Glorification is the Church’s formal recognition that someone is a saint. It’s what Catholics call canonization, but we approach it differently.
When the Orthodox Church glorifies a saint, we’re not making someone holy. We’re recognizing what God has already done. The person has already been transformed by grace, already participates in Christ’s risen life, already intercedes for us from heaven. Glorification is the Church saying publicly what the Holy Spirit has already shown to be true.
How It Actually Happens
It starts locally. People pray at someone’s grave. They ask for prayers. Healings happen. A reputation grows. Maybe the relics are found to be incorrupt or fragrant. The local bishop takes notice.
Then comes investigation. The bishop or a synod looks at the person’s life, their witness, the miracles attributed to their intercession. They’re looking for evidence of theosis, that process of union with God we’re all called to. Did this person actually become what we’re all supposed to become?
If the answer is yes, the Holy Synod makes a decision. Then comes the liturgical rite. It often begins with a final panikhida (memorial service), followed by Vespers and Matins with newly composed hymns. An icon is unveiled. The saint’s life is published. A feast day gets added to the calendar. Churches can now be dedicated in their name, and Orthodox Christians everywhere can ask their prayers.
The whole thing is less about proving someone deserves sainthood and more about discerning what the Spirit is already doing among the faithful.
Two Meanings, One Reality
Here’s where it gets interesting. Glorification also means something bigger in Orthodox theology. It’s the final stage of salvation itself: purification, then illumination, then glorification. That last stage is theosis, becoming by grace what God is by nature. It’s participating in God’s uncreated energies, seeing Him face to face, being transfigured by His light.
Christ’s resurrection and ascension are the prototype. He was glorified first. His humanity was filled with divine glory, and now ours can be too. When the Church glorifies a saint, we’re recognizing that this person has reached that glorification, that they’re already experiencing what we’re all moving toward.
So the word works both ways. The theological meaning (becoming glorious in God) and the Church’s act (formally recognizing someone as a saint) point to the same reality.
Not Quite Like Rome
Catholics have canonization. We have glorification. They’re similar but not identical.
Rome’s process became highly centralized and juridical over the centuries. There’s a formal investigation in Vatican courts, a required number of verified miracles, a papal declaration. It’s thorough, but it’s also very top-down and legal.
Our process is more conciliar and organic. It starts with the people’s veneration, moves through local bishops, gets confirmed by a synod. We look for miracles and evidence of holiness, but we’re not checking boxes on a legal form. We’re asking whether the Holy Spirit is clearly at work here, whether the faithful are already experiencing this person as a saint.
Both traditions end up with the same thing: someone added to the calendar, liturgical services composed, public veneration encouraged. But the path there reflects different ecclesiologies. Rome emphasizes papal authority and juridical certainty. We emphasize conciliar discernment and the Spirit’s work in the whole Church.
Saints You Might Know
St. John of Kronstadt was glorified in 1990. St. Raphael of Brooklyn, the first Orthodox bishop consecrated in North America and an Antiochian saint, was glorified in 2000. The New Martyrs of Russia, killed under communism, were glorified in 1981 and again in 2000 as more names were added.

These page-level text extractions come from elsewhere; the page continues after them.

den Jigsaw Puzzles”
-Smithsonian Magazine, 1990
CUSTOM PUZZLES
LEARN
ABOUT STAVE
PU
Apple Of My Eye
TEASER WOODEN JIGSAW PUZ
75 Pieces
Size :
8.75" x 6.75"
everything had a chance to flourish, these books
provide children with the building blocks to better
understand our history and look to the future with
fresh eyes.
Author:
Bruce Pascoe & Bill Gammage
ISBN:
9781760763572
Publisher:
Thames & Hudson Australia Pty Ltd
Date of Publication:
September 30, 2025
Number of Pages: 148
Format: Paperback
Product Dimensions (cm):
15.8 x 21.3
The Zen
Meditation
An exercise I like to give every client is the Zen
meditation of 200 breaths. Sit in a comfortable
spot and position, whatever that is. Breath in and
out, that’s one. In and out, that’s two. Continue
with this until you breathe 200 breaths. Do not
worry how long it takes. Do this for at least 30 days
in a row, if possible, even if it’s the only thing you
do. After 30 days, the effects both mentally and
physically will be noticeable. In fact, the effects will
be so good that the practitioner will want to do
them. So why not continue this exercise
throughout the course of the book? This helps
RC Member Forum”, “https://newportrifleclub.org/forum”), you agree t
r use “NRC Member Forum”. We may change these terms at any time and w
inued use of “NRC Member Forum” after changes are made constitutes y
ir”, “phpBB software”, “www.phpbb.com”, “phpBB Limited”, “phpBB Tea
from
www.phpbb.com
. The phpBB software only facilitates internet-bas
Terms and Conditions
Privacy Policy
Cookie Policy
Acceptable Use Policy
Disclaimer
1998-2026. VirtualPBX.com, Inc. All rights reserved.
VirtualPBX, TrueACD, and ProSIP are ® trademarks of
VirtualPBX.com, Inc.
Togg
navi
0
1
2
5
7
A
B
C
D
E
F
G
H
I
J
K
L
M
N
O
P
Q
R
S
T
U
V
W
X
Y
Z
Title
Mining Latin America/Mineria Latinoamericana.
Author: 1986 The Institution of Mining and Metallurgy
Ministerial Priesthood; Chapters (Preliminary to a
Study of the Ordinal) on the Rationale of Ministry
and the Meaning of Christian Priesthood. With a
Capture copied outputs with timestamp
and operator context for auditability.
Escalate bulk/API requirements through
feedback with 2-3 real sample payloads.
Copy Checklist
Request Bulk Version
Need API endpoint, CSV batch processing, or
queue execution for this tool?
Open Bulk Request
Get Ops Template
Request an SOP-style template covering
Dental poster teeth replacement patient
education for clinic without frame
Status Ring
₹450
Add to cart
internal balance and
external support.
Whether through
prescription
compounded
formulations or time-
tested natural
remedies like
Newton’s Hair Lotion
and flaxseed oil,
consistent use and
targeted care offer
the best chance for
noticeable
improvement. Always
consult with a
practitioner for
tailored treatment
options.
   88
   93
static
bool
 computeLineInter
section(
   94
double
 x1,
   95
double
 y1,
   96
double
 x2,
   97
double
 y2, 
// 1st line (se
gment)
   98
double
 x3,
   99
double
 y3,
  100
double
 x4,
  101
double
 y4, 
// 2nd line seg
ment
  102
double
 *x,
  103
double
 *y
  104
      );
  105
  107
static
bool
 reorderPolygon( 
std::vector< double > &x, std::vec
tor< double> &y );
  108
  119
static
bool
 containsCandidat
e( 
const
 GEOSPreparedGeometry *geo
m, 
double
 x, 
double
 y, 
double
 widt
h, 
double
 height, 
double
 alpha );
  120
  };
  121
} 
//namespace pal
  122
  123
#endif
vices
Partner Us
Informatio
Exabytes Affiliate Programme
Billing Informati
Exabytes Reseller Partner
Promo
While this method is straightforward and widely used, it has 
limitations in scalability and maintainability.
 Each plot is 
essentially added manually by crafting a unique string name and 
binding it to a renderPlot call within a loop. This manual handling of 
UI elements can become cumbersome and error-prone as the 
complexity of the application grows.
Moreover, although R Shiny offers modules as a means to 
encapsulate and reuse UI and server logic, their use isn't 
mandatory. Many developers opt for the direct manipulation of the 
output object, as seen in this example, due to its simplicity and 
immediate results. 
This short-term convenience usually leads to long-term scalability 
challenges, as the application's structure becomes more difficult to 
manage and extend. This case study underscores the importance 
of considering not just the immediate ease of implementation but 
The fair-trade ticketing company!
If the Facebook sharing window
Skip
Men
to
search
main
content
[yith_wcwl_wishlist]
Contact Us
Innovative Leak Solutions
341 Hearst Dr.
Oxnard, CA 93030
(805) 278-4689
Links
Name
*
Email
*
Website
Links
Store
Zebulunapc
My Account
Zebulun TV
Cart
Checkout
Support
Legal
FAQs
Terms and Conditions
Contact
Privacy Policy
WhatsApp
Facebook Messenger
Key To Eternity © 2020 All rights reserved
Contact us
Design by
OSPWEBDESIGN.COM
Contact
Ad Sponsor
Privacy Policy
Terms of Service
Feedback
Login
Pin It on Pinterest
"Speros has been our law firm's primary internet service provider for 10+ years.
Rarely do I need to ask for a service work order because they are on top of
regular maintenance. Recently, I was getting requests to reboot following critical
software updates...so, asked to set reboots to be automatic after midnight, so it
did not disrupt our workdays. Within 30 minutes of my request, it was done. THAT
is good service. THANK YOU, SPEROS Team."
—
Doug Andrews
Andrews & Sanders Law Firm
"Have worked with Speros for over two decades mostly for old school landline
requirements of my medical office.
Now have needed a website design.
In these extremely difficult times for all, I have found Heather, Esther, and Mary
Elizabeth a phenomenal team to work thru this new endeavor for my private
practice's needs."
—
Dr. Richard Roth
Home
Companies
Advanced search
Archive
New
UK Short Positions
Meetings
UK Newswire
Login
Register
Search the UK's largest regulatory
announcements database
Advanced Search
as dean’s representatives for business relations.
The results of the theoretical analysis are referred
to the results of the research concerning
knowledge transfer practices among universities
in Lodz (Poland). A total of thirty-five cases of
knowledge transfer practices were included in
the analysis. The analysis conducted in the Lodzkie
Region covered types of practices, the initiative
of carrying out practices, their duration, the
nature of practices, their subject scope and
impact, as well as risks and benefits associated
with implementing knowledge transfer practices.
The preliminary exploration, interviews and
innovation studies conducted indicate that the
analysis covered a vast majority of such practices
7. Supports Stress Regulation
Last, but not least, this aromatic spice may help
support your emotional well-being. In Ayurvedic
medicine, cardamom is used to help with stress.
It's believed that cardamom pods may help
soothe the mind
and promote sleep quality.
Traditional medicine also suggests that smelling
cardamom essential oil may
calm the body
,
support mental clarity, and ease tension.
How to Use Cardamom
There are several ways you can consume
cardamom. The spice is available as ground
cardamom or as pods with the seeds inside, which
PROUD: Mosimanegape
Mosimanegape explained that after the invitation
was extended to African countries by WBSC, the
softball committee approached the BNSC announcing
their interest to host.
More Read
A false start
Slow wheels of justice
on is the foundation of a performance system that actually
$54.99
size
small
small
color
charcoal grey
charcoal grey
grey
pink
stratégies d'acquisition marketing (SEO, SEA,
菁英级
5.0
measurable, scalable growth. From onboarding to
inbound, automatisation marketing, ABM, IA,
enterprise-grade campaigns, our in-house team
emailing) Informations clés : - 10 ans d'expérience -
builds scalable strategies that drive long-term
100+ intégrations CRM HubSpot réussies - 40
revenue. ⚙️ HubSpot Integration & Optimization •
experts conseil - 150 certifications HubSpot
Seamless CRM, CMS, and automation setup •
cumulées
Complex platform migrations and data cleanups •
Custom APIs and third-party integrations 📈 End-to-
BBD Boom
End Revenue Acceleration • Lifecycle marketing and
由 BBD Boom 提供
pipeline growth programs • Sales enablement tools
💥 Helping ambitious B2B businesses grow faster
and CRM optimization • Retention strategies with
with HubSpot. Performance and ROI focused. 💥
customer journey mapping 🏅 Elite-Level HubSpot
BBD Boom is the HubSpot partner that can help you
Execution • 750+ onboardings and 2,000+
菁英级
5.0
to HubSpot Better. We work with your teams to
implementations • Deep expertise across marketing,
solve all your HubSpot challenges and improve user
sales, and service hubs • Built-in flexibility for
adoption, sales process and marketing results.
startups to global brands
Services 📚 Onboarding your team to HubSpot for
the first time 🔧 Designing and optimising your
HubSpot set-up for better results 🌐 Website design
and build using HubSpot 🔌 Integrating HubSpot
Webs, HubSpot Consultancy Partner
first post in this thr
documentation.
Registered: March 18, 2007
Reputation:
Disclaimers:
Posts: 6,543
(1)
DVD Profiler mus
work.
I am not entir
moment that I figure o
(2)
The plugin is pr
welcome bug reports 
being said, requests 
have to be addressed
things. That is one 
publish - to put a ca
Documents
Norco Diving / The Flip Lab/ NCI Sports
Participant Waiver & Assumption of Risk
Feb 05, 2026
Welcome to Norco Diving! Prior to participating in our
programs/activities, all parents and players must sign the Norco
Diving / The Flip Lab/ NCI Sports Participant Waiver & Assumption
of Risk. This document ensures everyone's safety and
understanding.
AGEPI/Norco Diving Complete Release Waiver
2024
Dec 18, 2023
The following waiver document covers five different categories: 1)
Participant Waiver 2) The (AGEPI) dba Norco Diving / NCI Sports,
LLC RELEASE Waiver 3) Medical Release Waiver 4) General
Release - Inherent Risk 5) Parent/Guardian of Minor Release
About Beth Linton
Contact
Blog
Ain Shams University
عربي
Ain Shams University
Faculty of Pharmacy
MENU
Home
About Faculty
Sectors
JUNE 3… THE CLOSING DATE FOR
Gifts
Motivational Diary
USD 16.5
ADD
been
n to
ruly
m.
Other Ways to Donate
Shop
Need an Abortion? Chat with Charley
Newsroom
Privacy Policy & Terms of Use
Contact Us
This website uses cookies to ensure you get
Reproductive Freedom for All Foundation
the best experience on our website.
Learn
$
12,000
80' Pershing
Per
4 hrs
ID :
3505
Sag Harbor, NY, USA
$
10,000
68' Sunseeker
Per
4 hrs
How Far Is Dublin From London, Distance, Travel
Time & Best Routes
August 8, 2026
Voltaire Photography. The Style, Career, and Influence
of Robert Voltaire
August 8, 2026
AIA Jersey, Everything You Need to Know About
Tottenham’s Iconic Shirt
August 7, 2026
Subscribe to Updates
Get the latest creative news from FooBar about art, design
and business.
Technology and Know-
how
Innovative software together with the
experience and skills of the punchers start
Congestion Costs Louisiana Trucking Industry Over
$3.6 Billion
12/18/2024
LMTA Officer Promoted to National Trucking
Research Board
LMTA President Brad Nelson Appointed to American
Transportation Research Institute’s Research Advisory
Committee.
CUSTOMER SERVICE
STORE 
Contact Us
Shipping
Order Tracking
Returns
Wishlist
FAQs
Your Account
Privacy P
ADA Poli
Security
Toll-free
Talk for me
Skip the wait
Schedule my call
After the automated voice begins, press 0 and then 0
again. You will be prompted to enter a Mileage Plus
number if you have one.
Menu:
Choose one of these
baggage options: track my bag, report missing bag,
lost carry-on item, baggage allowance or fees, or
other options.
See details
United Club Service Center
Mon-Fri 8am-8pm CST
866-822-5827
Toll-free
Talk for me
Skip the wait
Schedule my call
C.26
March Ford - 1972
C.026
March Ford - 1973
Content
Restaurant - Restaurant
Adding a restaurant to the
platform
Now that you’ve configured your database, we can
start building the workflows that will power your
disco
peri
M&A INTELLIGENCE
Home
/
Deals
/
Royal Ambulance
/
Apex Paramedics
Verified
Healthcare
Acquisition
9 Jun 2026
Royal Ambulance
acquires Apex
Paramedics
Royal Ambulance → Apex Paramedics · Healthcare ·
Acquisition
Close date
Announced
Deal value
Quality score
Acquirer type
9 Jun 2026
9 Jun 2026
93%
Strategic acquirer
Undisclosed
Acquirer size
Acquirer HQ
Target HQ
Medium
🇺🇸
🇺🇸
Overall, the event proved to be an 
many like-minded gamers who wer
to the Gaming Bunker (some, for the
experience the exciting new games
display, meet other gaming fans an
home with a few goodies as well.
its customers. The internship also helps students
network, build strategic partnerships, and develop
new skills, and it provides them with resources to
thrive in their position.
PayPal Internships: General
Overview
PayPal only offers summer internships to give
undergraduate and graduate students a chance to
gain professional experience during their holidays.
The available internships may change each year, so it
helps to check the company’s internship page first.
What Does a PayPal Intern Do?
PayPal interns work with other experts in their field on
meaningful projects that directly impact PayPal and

Right here in North America, we’ve glorified St. Herman of Alaska, St. Tikhon of Moscow (who served in America), St. Peter the Aleut. These aren’t ancient figures from distant lands. Some of them died within living memory.
The Church is still recognizing saints. Glorification isn’t something that only happened in the old days. God is still making people holy, and the Church is still noticing.
Why It Matters
If you’re coming from a Protestant background, this might feel strange. Many Protestants use “saint” to mean any Christian, and they’re not wrong, Scripture does that too. But the Church has always also recognized that some Christians shine brighter, that God’s grace is more visible in some lives than others. Not because God plays favorites, but because some people cooperated with grace more fully.
When we glorify a saint, we’re holding up an example. We’re saying, “Look, this is what grace can do. This is what you’re called to become.” We’re also gaining an intercessor, someone who prays for us from that closer place to God.
And we’re doing something the Church has done from the beginning. The early Christians venerated martyrs at their tombs. They asked their prayers. They celebrated their feast days. Glorification is just the formal version of that ancient instinct, the Church’s way of saying, “Yes, this is real. This person is with God. Ask their prayers.”
If you want to see what glorification looks like in practice, come to a feast day celebration for one of our saints. You’ll see the icon, hear the hymns, receive the blessed bread. You’ll see the Church doing what she’s always done: recognizing holiness and inviting us to reach for it ourselves.